French Renaissance Paleography

Description:

Seyne,[1] 1582-3
Register of notary Guillaume Peytralis for 1582-1583 (part 1, 2, and 3)
Chicago, Newberry Library, VAULT Case MS 5028, vol. 3

Background:

In medieval and Ancien Régime France, notaries would draw up official legal documents for their clients, called minutes, and preserve them in a minutier or notarial register. Notaries kept repertories to help them easily locate deeds across different registers (organized chronologically), and keep track of their clients alphabetically. Notaries sometimes had official copies of minutes made for their clients, called expéditions, such as the Expédition du contrat de mariage de Catherine Lobeyrie et Jean Favy/manifest.

In our site, we have reproduced three series of deeds found in volume three of a collection of fifteen notarial registers from southern France dating from about 1400 to 1750. The register in volume three covers the years 1582-3 of the study of the notary Guillaume Peytralis, established in the town of Seyne. Among the deeds reproduced are quittances and promises of payment, a contract of apprenticeship, a subletting agreement, and a financial transaction.
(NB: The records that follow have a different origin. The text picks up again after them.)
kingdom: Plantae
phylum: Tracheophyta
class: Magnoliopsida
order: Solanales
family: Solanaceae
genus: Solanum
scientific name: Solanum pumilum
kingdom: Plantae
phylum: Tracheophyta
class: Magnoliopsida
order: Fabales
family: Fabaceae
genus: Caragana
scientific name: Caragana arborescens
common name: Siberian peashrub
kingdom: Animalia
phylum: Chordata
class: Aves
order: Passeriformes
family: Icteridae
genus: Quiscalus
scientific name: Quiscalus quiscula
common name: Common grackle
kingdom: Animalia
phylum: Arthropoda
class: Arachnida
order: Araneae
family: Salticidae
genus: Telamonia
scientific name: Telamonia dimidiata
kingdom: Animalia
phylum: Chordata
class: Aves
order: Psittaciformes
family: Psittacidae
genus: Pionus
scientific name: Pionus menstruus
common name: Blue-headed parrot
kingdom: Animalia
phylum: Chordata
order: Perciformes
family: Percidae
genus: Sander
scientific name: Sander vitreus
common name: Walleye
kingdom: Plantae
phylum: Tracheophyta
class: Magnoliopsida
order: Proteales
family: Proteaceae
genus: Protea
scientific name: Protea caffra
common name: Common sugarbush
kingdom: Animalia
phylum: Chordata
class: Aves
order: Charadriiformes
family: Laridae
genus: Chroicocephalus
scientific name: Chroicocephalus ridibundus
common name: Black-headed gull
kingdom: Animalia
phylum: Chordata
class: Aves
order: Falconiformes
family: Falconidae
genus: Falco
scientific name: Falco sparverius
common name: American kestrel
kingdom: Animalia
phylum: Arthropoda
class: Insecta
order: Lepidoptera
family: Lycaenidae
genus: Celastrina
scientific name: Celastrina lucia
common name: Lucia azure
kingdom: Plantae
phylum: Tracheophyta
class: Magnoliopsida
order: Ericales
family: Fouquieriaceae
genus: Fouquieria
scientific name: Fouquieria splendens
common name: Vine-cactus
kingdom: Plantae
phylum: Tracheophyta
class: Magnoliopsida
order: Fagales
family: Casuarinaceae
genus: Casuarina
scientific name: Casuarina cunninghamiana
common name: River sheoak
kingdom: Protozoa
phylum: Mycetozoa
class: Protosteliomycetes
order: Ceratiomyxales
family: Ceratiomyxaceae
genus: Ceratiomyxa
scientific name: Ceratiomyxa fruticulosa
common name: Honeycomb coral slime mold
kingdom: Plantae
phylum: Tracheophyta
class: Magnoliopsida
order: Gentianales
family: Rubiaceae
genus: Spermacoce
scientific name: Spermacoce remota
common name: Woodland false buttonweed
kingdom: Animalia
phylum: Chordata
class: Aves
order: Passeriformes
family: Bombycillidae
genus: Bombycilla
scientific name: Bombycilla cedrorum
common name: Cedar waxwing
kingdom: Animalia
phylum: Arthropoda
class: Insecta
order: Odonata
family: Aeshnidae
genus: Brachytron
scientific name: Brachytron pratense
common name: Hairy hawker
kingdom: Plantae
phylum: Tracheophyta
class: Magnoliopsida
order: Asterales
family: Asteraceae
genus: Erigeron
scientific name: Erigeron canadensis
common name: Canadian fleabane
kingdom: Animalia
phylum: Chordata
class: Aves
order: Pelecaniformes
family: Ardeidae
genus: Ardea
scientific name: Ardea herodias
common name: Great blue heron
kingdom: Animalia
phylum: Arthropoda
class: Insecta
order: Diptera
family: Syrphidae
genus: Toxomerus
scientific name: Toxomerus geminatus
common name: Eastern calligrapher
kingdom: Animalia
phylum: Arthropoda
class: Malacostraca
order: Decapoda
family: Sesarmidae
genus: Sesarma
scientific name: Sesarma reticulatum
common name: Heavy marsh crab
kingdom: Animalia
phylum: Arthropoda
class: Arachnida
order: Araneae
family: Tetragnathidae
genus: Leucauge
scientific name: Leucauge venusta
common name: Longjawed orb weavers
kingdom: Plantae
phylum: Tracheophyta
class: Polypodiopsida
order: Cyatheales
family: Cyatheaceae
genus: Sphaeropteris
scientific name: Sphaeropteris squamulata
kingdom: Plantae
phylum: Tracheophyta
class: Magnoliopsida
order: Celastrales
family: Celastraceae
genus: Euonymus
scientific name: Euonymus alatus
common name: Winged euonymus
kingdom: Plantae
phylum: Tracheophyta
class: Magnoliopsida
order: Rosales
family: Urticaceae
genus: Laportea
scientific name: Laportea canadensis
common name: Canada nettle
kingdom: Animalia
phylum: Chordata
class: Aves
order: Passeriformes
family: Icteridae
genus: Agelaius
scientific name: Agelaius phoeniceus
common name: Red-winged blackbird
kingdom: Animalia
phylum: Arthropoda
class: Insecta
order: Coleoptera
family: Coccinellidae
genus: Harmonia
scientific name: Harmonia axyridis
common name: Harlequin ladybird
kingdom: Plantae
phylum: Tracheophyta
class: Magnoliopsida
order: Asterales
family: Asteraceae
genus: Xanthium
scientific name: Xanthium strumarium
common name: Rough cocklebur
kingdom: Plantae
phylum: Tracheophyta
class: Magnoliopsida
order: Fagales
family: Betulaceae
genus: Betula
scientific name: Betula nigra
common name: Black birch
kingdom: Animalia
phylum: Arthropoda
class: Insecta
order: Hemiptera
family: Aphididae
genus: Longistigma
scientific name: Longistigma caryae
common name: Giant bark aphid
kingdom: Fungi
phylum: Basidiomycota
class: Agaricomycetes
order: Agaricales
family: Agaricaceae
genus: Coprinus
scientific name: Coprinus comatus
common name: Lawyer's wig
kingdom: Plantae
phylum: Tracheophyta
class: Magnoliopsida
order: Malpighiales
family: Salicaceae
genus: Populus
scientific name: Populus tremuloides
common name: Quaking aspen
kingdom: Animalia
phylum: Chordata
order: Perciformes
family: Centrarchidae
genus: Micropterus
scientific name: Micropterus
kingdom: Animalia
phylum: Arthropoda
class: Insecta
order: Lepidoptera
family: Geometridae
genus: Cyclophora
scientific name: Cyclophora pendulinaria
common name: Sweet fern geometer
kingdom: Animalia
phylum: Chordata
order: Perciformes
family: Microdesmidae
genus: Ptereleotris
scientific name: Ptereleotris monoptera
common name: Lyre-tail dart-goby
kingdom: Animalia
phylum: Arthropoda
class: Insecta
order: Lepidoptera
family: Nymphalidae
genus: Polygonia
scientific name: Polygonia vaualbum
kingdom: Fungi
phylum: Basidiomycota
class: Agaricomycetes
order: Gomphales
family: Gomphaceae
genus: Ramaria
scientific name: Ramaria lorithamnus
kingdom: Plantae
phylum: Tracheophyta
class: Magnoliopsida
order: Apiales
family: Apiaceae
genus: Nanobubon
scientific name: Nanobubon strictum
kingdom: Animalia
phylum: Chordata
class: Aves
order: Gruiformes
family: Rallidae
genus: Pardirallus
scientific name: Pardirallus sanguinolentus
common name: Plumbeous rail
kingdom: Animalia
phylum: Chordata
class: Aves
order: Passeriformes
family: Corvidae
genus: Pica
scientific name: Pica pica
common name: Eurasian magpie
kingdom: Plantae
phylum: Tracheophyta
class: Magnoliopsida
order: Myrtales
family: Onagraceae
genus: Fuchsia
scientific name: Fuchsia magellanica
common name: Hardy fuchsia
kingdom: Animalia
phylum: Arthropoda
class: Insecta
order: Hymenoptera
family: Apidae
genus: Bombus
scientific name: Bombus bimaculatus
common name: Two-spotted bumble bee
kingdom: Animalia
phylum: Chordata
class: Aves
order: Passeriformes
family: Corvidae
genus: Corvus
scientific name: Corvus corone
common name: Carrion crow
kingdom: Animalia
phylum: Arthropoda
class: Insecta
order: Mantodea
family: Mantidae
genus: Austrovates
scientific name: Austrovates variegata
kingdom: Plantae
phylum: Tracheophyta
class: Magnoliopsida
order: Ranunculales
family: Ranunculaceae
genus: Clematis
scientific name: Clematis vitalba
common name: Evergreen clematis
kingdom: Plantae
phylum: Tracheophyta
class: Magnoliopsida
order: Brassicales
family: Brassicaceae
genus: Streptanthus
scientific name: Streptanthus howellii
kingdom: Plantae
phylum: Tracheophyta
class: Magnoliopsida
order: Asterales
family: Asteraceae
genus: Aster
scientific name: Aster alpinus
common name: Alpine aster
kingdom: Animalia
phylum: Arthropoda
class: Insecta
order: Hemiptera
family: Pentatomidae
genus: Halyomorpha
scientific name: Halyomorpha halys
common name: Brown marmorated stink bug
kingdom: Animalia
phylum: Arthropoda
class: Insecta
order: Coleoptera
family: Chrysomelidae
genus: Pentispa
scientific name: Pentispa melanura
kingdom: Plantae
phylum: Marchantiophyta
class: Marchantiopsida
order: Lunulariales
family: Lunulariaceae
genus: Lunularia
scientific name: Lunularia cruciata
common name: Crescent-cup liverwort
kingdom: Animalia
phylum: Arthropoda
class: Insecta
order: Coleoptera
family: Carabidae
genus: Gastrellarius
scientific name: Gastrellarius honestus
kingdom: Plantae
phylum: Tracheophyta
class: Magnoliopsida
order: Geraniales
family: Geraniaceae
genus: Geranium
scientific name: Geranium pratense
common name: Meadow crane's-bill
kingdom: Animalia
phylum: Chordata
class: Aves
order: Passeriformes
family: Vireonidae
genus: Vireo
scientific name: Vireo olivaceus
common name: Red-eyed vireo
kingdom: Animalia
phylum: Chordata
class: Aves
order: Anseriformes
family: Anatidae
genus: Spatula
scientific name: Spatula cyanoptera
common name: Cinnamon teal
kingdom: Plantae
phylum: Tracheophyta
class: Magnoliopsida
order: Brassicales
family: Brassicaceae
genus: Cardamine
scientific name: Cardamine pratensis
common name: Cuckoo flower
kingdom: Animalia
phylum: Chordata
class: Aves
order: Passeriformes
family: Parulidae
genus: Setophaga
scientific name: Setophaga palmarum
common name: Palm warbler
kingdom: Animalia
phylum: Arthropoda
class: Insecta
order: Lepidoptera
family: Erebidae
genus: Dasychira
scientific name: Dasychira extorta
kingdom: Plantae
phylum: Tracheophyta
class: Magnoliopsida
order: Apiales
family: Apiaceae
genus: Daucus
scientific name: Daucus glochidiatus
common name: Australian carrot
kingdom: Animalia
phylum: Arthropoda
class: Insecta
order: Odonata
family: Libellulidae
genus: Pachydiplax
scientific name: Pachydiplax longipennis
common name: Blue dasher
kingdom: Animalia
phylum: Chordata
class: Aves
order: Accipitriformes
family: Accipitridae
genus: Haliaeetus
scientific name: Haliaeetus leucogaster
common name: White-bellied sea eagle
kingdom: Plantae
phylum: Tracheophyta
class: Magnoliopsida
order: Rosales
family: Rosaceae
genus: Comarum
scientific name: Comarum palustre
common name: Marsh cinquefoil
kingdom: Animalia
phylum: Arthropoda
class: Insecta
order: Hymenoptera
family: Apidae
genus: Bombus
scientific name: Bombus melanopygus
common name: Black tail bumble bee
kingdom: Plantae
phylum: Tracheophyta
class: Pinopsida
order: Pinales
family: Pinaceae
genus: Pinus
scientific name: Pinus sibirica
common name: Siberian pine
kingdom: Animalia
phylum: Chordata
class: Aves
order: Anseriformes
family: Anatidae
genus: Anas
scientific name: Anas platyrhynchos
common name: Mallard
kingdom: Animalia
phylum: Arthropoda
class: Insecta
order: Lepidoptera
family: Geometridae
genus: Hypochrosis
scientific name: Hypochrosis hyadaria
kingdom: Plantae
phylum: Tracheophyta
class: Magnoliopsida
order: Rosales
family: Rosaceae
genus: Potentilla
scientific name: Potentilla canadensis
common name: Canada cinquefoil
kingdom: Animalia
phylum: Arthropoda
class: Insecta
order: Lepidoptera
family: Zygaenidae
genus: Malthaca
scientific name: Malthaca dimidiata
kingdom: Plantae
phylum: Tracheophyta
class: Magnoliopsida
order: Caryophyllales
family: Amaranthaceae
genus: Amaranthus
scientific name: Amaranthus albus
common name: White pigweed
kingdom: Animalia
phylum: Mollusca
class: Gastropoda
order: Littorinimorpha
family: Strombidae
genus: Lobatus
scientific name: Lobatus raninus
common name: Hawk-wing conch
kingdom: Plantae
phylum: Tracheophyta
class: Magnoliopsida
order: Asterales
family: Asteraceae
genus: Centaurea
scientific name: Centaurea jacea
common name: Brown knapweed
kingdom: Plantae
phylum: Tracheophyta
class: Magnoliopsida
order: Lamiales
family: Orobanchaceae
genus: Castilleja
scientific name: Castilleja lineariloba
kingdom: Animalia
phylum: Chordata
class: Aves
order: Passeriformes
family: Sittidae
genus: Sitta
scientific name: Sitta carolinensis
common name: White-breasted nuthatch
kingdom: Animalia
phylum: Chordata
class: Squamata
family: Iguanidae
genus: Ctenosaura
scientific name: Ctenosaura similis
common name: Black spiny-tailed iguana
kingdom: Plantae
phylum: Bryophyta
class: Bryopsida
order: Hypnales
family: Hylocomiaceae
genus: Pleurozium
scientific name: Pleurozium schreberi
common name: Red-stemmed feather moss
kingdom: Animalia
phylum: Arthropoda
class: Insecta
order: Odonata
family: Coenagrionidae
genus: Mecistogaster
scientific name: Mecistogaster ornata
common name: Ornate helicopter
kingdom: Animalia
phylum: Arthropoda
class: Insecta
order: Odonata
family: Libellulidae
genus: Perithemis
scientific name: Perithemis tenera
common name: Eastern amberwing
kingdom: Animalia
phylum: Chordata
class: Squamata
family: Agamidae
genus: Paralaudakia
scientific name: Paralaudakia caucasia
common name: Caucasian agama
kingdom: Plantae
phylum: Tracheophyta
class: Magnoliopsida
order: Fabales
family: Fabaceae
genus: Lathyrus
In 2005, Jean-Baptiste Raze, then a student at the Ecole des Chartes in Paris, spent a month at the Newberry Library on a short-term fellowship and made a preliminary study of the entire collection of fifteen registers, which the library had purchased in 1989.

Raze found that three of the registers in the series (numbers 8, 14, and 15) date from the 15th century, were written in Latin, and came from the town of Malaucène. Number 8 belonged to one notary, Girardus Bermundi. Number 14 was used by Bermundi in the fifteenth century and then a hundred years later -by Guillaume Peytralis-, in Seyne. Number 15 is a compilation of several registers written by at least five different notaries, over a period of about 75 years (André de Saint-Romain, Jacques de Saint-Romain, Claude Masson, Thierry Bourgeois, and Antoine Amalric).

Among the remaining twelve registers, two are also from Malaucène, and the other ten are from Seyne. Of the two additional registers from Malaucène, one dates from 1549 and was written in Latin by a notary named Bartholomy Martinelli, and the second one is from 1565, written partly in Latin and partly in French, by a notary named Girardon.

The ten registers from Seyne are actually a mixture of registers and repertories, dating from the 1550s to the 1740s. They are all written in French and belonged to at least two different notaries, Guillaume Peytralis (at least six registers) and Pierre Mathieu (one).